Why HTR will change it all

For some years now, archives and libraries have been dedicating more and more of their time to the digitisation of historical manuscripts. The strategies are quite different. Some would like to present their “treasures” in a contemporary manner, others would like to make more extensive collections available for use in an appropriate digital form. The advantages of digitisation are obvious. The original sources are preserved and the interested researchers and non-experts can access the material independently of place and time without having to spend days or weeks in reading rooms. Considering the practice of the 20th century, this is an enormous step forward.

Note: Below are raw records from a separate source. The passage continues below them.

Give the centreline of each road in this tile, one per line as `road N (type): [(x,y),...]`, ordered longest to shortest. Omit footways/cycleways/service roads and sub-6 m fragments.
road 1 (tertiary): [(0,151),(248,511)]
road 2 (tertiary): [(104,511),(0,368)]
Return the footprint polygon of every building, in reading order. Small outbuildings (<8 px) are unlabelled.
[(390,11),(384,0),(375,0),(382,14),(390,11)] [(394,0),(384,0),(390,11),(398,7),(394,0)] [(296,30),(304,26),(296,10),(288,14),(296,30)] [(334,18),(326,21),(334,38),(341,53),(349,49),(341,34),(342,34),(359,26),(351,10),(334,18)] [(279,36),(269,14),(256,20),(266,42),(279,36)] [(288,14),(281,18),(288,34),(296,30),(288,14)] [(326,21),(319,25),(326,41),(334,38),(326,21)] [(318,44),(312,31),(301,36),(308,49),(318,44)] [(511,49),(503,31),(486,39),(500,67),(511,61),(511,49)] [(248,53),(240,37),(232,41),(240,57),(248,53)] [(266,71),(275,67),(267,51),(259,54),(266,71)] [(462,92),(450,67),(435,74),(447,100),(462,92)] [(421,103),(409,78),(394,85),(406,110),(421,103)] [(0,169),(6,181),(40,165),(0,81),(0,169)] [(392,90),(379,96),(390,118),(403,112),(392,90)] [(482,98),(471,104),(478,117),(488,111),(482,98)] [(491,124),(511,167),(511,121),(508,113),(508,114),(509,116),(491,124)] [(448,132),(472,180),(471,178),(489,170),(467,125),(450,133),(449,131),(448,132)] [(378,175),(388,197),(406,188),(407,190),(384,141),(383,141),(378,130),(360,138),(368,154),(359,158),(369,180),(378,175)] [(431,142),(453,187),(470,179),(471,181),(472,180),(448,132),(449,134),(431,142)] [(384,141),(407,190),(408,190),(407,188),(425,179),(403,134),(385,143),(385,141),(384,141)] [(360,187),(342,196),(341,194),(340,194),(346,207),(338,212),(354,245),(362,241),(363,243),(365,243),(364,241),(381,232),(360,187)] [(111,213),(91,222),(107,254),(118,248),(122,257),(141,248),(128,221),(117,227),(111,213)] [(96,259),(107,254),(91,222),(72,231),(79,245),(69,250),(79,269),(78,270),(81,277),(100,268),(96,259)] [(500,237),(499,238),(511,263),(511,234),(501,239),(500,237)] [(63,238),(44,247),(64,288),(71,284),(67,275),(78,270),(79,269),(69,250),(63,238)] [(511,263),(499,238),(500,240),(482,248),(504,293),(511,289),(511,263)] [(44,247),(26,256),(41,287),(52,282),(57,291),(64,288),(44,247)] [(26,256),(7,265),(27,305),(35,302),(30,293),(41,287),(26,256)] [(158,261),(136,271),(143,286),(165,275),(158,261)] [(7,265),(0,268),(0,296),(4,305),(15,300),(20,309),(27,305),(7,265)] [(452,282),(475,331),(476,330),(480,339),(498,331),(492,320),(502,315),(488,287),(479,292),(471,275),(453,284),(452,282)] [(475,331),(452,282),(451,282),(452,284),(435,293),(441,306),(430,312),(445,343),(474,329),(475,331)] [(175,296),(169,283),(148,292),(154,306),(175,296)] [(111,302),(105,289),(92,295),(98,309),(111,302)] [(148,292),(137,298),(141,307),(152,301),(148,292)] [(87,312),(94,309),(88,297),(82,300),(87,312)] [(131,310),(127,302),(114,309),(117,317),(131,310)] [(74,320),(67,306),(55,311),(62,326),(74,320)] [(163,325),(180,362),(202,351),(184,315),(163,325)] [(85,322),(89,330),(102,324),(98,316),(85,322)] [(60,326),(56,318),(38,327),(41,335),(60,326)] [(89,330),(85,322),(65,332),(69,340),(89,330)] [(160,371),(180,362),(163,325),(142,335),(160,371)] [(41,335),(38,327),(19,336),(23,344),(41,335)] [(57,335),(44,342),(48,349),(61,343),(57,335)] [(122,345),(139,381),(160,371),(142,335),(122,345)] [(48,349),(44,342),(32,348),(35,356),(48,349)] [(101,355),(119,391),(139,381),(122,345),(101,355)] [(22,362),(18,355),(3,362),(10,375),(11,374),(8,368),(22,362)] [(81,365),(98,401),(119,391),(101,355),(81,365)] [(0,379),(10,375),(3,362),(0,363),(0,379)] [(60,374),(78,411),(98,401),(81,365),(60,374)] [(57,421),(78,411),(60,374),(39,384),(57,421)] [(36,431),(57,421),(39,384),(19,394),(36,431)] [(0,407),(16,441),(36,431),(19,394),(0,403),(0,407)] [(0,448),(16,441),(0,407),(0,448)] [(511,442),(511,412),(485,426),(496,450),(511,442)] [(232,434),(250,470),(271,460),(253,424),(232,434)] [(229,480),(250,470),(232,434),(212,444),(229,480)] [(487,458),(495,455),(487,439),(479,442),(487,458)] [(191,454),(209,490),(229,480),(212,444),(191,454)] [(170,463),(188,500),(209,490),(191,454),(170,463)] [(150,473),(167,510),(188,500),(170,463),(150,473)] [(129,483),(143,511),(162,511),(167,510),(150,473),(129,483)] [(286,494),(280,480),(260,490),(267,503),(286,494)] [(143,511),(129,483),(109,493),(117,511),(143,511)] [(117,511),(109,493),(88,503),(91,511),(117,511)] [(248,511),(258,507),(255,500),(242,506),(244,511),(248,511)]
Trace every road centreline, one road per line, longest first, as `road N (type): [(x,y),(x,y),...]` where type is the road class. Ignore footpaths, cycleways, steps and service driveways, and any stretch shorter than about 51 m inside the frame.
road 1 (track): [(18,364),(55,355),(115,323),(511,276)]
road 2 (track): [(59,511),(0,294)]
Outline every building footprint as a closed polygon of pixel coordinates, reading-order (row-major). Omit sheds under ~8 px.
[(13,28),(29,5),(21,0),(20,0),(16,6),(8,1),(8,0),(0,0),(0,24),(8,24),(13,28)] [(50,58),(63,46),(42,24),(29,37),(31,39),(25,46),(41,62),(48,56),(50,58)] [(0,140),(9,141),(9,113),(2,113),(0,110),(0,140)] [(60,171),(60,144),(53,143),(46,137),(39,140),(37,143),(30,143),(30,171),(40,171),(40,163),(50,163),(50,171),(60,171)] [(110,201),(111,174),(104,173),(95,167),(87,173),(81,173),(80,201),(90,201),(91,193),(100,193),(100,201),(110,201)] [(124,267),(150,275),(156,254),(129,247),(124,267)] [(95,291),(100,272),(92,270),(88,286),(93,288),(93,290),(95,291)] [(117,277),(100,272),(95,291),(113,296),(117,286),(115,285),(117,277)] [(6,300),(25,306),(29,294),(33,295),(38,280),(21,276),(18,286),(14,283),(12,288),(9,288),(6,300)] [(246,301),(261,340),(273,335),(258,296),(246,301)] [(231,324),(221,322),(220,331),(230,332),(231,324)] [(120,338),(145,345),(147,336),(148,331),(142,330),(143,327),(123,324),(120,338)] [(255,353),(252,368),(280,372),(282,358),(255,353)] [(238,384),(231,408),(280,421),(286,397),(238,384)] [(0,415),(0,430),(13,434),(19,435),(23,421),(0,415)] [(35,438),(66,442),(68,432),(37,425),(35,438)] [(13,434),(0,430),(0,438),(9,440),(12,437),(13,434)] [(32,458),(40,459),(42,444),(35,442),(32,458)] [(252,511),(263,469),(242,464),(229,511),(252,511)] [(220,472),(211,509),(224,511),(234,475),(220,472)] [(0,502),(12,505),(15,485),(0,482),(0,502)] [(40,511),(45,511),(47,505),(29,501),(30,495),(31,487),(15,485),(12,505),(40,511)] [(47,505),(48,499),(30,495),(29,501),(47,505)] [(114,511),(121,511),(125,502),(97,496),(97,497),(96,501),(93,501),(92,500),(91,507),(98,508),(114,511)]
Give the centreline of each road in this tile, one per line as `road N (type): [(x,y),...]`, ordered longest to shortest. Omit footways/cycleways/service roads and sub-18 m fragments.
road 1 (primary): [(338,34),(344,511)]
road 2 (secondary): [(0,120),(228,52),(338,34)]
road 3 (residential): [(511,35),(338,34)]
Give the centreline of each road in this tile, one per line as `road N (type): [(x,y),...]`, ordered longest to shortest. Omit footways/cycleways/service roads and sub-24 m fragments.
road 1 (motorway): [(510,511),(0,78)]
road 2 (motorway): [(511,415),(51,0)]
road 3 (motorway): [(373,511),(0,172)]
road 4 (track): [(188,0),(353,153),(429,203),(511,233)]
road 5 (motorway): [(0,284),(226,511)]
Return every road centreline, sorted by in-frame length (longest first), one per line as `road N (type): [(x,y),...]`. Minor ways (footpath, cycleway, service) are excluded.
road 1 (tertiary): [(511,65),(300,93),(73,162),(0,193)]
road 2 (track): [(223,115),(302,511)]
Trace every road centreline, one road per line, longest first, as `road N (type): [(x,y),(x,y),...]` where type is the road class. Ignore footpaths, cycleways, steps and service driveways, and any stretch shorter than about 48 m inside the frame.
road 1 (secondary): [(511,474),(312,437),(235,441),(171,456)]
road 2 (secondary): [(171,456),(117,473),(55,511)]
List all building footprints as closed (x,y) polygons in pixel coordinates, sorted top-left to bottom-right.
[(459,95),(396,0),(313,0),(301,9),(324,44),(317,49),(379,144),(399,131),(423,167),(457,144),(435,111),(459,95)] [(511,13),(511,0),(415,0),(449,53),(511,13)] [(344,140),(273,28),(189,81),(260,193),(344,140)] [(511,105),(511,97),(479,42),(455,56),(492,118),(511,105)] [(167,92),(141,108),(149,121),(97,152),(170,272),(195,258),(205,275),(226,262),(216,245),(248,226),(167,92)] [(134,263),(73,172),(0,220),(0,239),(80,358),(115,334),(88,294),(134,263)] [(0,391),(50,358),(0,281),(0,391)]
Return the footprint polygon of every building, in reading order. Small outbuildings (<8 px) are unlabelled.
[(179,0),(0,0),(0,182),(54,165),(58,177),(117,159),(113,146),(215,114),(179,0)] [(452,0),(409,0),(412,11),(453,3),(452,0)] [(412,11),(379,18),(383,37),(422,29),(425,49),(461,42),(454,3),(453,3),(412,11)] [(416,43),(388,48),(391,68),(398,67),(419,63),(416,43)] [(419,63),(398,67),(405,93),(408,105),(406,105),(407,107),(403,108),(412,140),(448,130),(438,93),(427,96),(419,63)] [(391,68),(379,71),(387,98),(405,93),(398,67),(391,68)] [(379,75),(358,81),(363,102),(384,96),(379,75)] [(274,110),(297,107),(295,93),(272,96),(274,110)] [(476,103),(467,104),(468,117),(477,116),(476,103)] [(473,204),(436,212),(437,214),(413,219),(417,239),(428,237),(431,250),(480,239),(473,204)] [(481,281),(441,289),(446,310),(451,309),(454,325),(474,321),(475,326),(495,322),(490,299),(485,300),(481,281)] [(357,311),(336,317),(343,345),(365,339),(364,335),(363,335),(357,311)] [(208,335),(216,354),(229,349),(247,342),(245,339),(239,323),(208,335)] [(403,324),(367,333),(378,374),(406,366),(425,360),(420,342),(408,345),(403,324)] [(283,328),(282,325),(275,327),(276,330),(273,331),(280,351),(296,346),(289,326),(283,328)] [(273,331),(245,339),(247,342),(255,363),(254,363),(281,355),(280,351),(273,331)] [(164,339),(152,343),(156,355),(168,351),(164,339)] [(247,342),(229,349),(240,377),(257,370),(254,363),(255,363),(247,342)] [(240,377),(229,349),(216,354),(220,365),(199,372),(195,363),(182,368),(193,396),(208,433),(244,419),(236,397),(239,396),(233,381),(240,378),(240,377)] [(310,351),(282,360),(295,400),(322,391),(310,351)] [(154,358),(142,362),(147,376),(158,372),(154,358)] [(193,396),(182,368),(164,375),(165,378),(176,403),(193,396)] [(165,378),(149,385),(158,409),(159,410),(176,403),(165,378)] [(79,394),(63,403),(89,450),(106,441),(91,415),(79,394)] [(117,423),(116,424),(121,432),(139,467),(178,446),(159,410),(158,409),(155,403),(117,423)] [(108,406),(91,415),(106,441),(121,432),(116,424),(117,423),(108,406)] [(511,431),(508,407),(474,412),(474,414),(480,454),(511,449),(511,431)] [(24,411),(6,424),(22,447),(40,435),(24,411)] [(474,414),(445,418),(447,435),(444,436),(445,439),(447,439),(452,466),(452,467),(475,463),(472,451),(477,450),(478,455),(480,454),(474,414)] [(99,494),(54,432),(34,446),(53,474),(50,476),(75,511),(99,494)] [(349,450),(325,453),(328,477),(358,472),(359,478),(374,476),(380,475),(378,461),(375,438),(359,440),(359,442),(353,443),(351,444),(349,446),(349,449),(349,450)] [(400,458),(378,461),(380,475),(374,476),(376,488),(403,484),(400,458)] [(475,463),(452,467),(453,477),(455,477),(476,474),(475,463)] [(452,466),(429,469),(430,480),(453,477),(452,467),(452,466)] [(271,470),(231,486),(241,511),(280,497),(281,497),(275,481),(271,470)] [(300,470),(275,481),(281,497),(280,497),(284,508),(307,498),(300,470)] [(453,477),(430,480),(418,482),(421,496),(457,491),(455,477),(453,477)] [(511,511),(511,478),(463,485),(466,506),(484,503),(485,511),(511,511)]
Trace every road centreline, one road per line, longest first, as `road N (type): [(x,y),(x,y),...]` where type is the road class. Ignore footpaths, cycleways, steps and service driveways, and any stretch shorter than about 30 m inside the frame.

Initially, such digital services provide no more than a digital image of the original historical source. They are developed and maintained at gerat expense, both financially and in terms of staff. If you look at the target groups of these services, you can see that they are mainly aimed at the very same people who also visit archives and libraries. However, the addressees usually have the ability to decipher such historical manuscripts. Optimistically speaking, we are talking about one or two percent of the population. For everyone else, these digital copies are just beautiful to look at.

Keep this picture in mind if you want to understand why the Handwritten Text Recognition (HTR) is opening a whole new chapter in the history of digital indexing and use of historical documents. In a nutshell: HTR allows us to move from simple digitalization to the digital transformation of historical sources. Thanks to the HTR, not only the digital image of a manuscript but also its content is made available in a form that can be read by everyone and searched by machines – over hundreds of thousands of pages.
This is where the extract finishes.